▶ [EXTRAIT SOURCE]
Ces conclusions remettent donc en cause la progression linéaire traditionnellement établie entre les styles d'écriture, et modifient les repères historiques utilisés pour dater d'autres textes. "C'est très enthousiasmant de faire un pas significatif vers la résolution du problème de datation des manuscrits de la mer Morte et de créer un nouvel outil pouvant être utilisé pour d'autres collections de manuscrits partiellement datées dans l'histoire", conclut l'équipe de recherche dans un communiqué.

Il est toutefois important de préciser que la méthode imaginée par les chercheurs reste avant tout probabiliste ; par définition, elle ne peut donc pas produire de preuves rigoureuses. Des limites néanmoins existent, comme le faible nombre d'échantillons ou la non-distinction entre date du support et date de rédaction, par exemple. Mais elle offre tout de même des pistes très sérieuses et assez fascinantes qui, à terme, pourraient déboucher sur de grandes découvertes. Enoch représente une avancée méthodologique majeure, qui évite par ailleurs d'endommager les parchemins – contrairement à la datation au radiocarbone.

Sanctuaire du Livre, Musée d'Israël, Jérusalem

Les limites de la datation exclusive au carbone 14 

La datation au carbone 14 est une technique particulièrement importante dans l'histoire des sciences, et notamment en archéologie, en paléontologie, en climatologie et en histoire de l'art, car elle permet de déterminer l'âge d'objets très anciens avec une bonne précision. Toutefois, si elle a ouvert la voie à des progrès phénoménaux dans toutes ces disciplines, elle n'est pas infaillible pour autant – et c'est particulièrement criant dans cette affaire.

(Données collectées)
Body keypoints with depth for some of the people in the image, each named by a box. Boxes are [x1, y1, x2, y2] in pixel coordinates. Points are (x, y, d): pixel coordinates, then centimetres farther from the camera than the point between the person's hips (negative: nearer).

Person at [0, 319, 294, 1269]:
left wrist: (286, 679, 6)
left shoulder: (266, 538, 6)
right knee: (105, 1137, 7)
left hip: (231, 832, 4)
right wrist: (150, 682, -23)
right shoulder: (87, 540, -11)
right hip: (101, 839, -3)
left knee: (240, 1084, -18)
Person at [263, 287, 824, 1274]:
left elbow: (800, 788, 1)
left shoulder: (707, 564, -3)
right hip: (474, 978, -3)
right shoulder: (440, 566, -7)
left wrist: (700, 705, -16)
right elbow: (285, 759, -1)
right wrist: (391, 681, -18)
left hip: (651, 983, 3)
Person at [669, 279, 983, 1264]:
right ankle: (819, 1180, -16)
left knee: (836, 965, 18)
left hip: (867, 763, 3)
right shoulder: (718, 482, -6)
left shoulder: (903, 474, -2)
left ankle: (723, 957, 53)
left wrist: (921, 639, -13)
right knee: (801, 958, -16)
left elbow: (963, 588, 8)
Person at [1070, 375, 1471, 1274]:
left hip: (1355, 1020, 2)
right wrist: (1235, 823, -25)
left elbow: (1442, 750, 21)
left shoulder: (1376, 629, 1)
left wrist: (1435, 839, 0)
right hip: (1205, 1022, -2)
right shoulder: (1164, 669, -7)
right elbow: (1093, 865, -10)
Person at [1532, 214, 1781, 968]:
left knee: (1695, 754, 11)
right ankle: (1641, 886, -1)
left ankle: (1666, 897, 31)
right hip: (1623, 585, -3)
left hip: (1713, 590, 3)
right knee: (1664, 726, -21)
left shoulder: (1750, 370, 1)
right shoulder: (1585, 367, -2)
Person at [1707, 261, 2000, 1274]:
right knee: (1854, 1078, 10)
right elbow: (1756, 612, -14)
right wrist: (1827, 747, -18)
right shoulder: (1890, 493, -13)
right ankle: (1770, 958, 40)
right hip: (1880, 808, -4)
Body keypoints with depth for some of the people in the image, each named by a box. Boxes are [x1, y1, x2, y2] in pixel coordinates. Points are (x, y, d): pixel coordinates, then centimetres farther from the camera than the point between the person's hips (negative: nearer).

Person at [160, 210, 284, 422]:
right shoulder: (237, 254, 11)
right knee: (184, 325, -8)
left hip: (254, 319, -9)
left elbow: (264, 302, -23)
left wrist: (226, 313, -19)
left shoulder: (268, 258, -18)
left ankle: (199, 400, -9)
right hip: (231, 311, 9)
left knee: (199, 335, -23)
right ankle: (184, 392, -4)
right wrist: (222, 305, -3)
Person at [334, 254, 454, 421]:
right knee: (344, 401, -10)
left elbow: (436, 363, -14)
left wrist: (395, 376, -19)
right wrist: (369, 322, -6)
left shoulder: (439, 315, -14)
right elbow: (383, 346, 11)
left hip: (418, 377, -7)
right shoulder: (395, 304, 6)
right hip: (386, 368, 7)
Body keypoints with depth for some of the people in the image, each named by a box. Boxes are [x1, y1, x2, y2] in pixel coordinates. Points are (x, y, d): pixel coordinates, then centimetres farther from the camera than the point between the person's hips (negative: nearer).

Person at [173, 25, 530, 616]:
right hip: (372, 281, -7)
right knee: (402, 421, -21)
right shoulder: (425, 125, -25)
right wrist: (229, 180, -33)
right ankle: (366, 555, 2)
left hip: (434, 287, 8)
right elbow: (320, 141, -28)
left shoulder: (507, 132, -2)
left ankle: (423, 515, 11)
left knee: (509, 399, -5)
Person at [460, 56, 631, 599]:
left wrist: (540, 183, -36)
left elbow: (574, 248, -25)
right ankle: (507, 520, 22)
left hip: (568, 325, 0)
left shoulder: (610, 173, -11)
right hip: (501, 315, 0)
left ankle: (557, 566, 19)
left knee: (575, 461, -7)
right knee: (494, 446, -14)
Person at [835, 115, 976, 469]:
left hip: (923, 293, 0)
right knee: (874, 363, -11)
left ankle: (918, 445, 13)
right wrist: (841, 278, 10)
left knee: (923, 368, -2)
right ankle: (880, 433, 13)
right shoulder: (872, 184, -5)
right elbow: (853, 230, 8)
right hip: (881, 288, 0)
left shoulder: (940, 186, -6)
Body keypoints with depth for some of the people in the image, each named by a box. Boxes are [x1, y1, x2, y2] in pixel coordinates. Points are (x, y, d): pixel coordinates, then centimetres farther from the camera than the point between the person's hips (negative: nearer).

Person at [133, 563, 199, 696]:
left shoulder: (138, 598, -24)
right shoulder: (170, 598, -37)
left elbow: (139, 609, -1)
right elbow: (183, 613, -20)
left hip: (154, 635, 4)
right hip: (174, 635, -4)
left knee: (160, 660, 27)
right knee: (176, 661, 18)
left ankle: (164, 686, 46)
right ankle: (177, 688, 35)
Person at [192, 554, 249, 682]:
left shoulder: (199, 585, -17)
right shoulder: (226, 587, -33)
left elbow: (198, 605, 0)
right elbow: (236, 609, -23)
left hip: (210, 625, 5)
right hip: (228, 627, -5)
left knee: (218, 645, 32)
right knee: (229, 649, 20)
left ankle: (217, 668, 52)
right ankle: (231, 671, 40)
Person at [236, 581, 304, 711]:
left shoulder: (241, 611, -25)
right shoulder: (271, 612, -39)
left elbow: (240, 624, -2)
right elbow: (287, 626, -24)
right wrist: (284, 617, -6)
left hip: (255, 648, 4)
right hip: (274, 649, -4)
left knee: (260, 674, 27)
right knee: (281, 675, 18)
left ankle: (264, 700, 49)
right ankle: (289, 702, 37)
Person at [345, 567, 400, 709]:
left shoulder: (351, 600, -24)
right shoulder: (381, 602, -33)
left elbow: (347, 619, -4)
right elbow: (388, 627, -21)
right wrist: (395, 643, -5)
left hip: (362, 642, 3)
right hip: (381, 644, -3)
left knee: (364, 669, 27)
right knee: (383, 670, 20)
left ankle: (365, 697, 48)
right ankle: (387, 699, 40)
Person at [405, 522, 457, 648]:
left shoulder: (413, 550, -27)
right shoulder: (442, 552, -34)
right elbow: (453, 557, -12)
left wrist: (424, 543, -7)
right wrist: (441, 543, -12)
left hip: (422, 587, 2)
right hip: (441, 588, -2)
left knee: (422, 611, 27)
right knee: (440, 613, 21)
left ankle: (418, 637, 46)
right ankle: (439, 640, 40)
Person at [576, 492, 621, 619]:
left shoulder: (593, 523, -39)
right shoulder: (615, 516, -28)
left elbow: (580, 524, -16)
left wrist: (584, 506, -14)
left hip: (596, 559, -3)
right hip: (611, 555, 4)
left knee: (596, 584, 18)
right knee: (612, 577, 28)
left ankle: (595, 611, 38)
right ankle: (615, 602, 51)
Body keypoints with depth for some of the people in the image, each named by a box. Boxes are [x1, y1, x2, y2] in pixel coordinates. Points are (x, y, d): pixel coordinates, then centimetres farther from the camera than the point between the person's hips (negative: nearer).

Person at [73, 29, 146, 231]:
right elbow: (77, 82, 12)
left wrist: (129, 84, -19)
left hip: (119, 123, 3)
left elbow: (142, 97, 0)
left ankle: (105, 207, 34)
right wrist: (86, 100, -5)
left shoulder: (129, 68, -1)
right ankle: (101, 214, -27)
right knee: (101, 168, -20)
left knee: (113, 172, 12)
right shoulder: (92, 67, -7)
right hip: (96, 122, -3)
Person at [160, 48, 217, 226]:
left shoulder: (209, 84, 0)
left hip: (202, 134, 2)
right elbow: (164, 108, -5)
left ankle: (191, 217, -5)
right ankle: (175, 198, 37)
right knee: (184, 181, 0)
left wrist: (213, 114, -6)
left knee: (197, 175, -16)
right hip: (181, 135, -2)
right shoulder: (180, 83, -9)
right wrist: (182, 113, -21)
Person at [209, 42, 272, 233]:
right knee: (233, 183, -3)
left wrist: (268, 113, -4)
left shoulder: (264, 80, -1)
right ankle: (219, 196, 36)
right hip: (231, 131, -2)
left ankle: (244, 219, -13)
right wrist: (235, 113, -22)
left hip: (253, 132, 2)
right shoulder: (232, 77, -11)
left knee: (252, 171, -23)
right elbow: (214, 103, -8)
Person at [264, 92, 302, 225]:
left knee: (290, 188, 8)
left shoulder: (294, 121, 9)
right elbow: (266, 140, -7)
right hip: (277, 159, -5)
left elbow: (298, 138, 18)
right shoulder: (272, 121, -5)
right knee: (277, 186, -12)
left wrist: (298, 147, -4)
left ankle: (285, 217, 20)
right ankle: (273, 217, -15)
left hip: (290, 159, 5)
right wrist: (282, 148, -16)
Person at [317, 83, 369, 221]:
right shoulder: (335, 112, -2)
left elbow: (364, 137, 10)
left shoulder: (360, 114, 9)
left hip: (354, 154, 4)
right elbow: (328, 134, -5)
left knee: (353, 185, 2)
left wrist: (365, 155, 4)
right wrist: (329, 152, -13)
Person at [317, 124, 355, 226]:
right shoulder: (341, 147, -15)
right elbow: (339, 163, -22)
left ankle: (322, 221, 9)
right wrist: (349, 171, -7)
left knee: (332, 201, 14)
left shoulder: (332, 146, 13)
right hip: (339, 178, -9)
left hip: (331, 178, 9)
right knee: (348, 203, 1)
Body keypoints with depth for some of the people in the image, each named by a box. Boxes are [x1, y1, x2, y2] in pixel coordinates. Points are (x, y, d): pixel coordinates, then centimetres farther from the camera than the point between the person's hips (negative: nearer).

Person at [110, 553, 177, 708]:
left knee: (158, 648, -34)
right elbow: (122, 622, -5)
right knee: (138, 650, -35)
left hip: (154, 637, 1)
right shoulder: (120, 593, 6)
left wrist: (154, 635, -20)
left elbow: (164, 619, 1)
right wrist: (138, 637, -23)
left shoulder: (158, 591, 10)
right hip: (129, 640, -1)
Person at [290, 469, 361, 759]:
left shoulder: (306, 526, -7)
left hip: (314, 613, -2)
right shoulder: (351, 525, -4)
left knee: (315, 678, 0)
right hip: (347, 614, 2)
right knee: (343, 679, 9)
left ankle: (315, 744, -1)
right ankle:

▶ [TÂCHE À RÉALISER] Extrayez du texte sur la datation des manuscrits de la mer Morte le passage qui va de « Ces conclusions remettent » jusqu'à « dans un communiqué. », à l'identique.

▶ [RÉPONSE ATTENDUE]
Ces conclusions remettent donc en cause la progression linéaire traditionnellement établie entre les styles d'écriture, et modifient les repères historiques utilisés pour dater d'autres textes. "C'est très enthousiasmant de faire un pas significatif vers la résolution du problème de datation des manuscrits de la mer Morte et de créer un nouvel outil pouvant être utilisé pour d'autres collections de manuscrits partiellement datées dans l'histoire", conclut l'équipe de recherche dans un communiqué.